Paulsen, who arrived in Thompson in 2007, switched roles with Insp. Keith Finn April 1. Paulsen had been the assistant district officer in the Manitoba North District Office and is now in charge of the Thompson amalgamated detachment.

Finn is still in Thompson as the assistant district officer in the Manitoba North District Office with a jurisdictional area outside of Thompson from roughly the 53rd parallel Grand Rapids area in the south to the 60th parallel and Nunavut boundary in the north - and from the Ontario boundary in the east to Saskatchewan in the west.

Both Paulsen and Finn report to Supt. Dave Asp here in Thompson, the commanding district officer for the RCMP's 'D" Division Manitoba North District Office.

Johnston said that as a result of the province's tough line on how Thompson will be treated on gangs and drugs issues, the city may indeed have to give additional thought to how RCMP resources can be best deployed and at what costs under the municipality's policing contract with the federal police force.

Next to about $9 million in wages for City of Thompson employees, the $3.508 million estimated cost of RCMP policing - roughly 31.5 per cent of salary totals expected this year for Thompson's civic employees - is by far the second largest outlay for the municipality by local taxpayers on an annual basis.

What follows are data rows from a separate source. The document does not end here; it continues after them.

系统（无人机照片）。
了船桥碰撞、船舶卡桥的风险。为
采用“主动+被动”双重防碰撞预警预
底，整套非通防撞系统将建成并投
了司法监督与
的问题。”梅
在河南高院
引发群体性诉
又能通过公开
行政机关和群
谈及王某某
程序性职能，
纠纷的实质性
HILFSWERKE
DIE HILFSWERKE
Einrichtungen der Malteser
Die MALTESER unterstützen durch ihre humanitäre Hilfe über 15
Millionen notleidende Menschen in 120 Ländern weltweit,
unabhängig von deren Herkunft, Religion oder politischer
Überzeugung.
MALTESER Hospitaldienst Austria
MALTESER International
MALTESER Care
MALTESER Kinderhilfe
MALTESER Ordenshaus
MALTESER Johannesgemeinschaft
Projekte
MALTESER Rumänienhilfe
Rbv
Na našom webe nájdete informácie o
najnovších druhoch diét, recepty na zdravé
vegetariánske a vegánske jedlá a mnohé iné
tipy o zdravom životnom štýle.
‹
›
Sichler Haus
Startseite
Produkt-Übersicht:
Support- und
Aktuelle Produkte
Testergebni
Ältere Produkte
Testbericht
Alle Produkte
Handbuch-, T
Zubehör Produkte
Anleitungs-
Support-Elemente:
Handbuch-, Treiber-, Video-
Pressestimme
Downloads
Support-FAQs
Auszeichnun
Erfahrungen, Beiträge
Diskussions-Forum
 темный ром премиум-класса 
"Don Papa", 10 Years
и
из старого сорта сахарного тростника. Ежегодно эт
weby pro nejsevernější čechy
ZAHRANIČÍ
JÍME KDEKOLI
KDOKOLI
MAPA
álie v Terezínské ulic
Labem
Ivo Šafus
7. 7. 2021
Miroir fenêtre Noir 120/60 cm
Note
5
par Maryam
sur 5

While the ranking of policing costs as the second most expensive item for the municipality after civic employees' wages and benefits has consistently remained in the same number two and number one slots respectively in recent years, the overall cost for both has increased inexorably.

For instance, just two and a half years ago - on Jan. 24, 2007, during budget deliberations for the 2007 budget - council projected civic employees' wages and benefits costs of $6.906 million and RCMP contract policing costs of $2. 834 million.

The overall budget has gone up from $18.082 million in 2005 to $18.381 in 2006 to $22.171 in 2007 to $24.537 million last year before being expected to hit a projected $25.497 million this year.

The city has long had a fractious relationship with the Manitoba Department of Justice, at least on some key issues. Persistent demands by various councils, going back more than 15 years under both NDP and Progressive Conservative governments for the province to build a remand centre in Thompson, have largely fallen on deaf ears. The nearest adult remand facility is The Pas Correctional Institution, about four hours away. Remanded youth are sometimes transported to Thompson from as far away as Winnipeg, 750 kilometres to the south.

Chomiak's visit to Thompson last Nov. 17 to meet "with community representatives" as well as Johnston and other councillors, as well as attending "a lunch meeting with community leaders interested in public safety and justice issues," according to Valdine Flaming, the city's communications officer, turned into something of a post-visit debacle.

It was discovered that even though it was national Restorative Justice Week, local Northern Restorative Justice (NRJ) board members here, as well as local media representatives, and some others working on justice issues in the community, had not been informed of the attorney general's visit until after it was over when the city sent out a news release. The city blamed the province, saying it was up to them to have publicized the visit, while the province declined to pinpoint blame but acknowledged there had been a communications mix-up with the City of Thompson.

"The city believes that discussion provided the minister with a better understanding of Thompson," Johnston said in the news release two days after Chomiak's visit. "We look forward to increased partnership with the provincial Department of Justice."